Drink Florida Orange Juice


“Do not think that I have come to bring peace to the earth; I have not come to bring peace, but a sword.” Matthew 10:34, NRSV.

In my hearing at a large social gathering some fifty but less than sixty years ago, a young man whom I had grown up with as neighbor and playmate from earliest childhood criticized our rector for, as he said, “preaching politics instead of the word of God.” By marriage he had changed from Baptist to Episcopalian and was not used to our ways of thinking and believing. I might have taken issue or at least engaged him, but having long contemned him as a fool and known him as a person of zilch integrity anyway, I simply turned away. 

Many years later he died after a long and terrible illness and my parents asked me to go with them to his funeral. More long years later and far too late, I deeply regret declining to accompany my parents to his funeral. But I do not regret turning away from challenging his remark of then forty years earlier, because in experience of life I have found that there is no satisfaction in conversing with fools, less in arguing, even less in trying to reason.

“Preaching politics” as my childhood friend put it, is the call of every Christian, and these days is practiced in every church, every denomination of every political bent. We don’t agree with each other, our convictions range far and wide. Unfortunately, if we occupy the extreme end of a subject, we call anyone who disagrees with us the “anti-Christ.” That’s too bad, but at least we are trying to carry Christ as we understand Christ into the world. That’s our call. And disagreeing is our privilege in a democracy.

Unlike Christian churches where there is a measure of political unity among members, the Episcopal Church is a mixing bowl. In the current generation our denominational leadership seems to lean left politically, but the people in the local parish and pew are politically as conglomerated as a tossed salad. And none of us lend special political credence to the one in the collar, who, not wanting to stir counter-productive divisiveness and also realizing that he is likely outweighed intellectually among those in the pews, usually has sense enough to refrain from politics on Sunday morning. 
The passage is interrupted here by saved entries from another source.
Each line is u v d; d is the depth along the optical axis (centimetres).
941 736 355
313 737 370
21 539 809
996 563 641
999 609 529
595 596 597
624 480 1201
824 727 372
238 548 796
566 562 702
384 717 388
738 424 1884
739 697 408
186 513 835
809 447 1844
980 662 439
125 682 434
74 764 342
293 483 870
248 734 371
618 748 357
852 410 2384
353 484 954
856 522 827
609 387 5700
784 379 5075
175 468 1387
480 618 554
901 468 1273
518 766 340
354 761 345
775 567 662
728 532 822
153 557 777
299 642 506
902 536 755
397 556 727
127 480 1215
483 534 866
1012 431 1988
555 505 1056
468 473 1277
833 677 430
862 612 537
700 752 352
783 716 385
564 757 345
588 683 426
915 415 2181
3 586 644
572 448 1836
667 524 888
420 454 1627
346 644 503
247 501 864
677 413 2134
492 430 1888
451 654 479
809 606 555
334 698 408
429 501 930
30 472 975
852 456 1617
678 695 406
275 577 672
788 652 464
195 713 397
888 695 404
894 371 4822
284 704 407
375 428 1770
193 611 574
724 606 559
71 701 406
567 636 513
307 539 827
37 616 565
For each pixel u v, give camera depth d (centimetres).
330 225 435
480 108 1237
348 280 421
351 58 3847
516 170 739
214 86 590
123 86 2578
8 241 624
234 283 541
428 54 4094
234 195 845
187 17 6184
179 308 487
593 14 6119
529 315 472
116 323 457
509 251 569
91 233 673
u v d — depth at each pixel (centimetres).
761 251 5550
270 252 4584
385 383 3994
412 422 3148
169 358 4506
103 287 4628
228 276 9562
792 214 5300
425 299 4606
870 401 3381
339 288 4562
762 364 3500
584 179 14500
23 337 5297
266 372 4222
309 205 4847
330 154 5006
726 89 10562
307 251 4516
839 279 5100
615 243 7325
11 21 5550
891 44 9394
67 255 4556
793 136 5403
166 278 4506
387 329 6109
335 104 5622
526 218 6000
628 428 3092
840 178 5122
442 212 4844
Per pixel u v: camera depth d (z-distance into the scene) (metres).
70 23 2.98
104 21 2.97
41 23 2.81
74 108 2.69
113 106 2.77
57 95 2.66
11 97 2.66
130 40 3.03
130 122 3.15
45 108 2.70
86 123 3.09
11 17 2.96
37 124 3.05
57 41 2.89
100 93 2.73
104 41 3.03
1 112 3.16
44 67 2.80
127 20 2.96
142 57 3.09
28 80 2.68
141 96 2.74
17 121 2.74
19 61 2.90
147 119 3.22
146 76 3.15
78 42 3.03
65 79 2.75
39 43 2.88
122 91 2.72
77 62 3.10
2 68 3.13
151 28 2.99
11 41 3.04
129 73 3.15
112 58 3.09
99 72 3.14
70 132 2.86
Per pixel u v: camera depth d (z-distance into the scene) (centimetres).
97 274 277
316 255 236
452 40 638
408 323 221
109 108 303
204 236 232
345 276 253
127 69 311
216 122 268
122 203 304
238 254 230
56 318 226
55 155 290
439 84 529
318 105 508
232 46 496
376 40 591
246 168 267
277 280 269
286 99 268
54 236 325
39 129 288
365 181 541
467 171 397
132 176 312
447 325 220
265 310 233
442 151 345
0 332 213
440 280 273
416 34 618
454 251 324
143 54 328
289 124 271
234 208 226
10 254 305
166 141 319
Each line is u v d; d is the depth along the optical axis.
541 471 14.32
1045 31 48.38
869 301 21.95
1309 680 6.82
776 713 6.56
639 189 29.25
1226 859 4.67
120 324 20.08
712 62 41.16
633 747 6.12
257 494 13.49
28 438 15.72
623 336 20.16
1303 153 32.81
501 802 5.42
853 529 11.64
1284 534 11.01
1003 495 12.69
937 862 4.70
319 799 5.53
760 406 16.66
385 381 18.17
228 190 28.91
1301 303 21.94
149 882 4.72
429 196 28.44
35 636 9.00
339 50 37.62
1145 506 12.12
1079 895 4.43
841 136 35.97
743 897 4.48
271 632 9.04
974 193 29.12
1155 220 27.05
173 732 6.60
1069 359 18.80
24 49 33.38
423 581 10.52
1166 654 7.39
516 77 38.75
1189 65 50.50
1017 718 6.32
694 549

I have never carried my political flags into the pulpit. The Episcopal Church is a decent example that people with far differing political and social views can check their differences instead of their brains at the door, and worship, respect and enjoy each other together. And it is not a bad thing that members of a church who constantly pray for “the unity of the Church” can at least begin by finding unity in worship.

This is in mind this morning while media continue to stir the Zimmerman verdict on which public opinion, broadening into stand your ground and now calling for yet another boycott of perfectly innocent and unbiased Florida orange juice and even Walt Disney World (I mean, who could hate Mickey Mouse and Tigger), splits racially as well as red/blue, conservative/liberal. Likewise on Edward Snowden, a new man without a country. On both issues, my views are solid but recognizedly no better than the opinions of highly intelligent people around me with whom I disagree strongly. Plus, on all sides of both subjects I notice many fools, with whom there is no point in engaging conversation anyway. 

My preference might be that the media shift to stirring up demonstrations and boycotts of Rolling Stone and their advertisers and those who have the August 1, 2013 issue in their bookracks. RS has interesting coverage of many topics, but they seem to be feeling unloved and not getting their share of attention. Let them have it. 




If the text doesn’t bear out the scripture, one of many great things about being Episcopalian is being comfortable with inconsistency: doesn’t bother me in the least.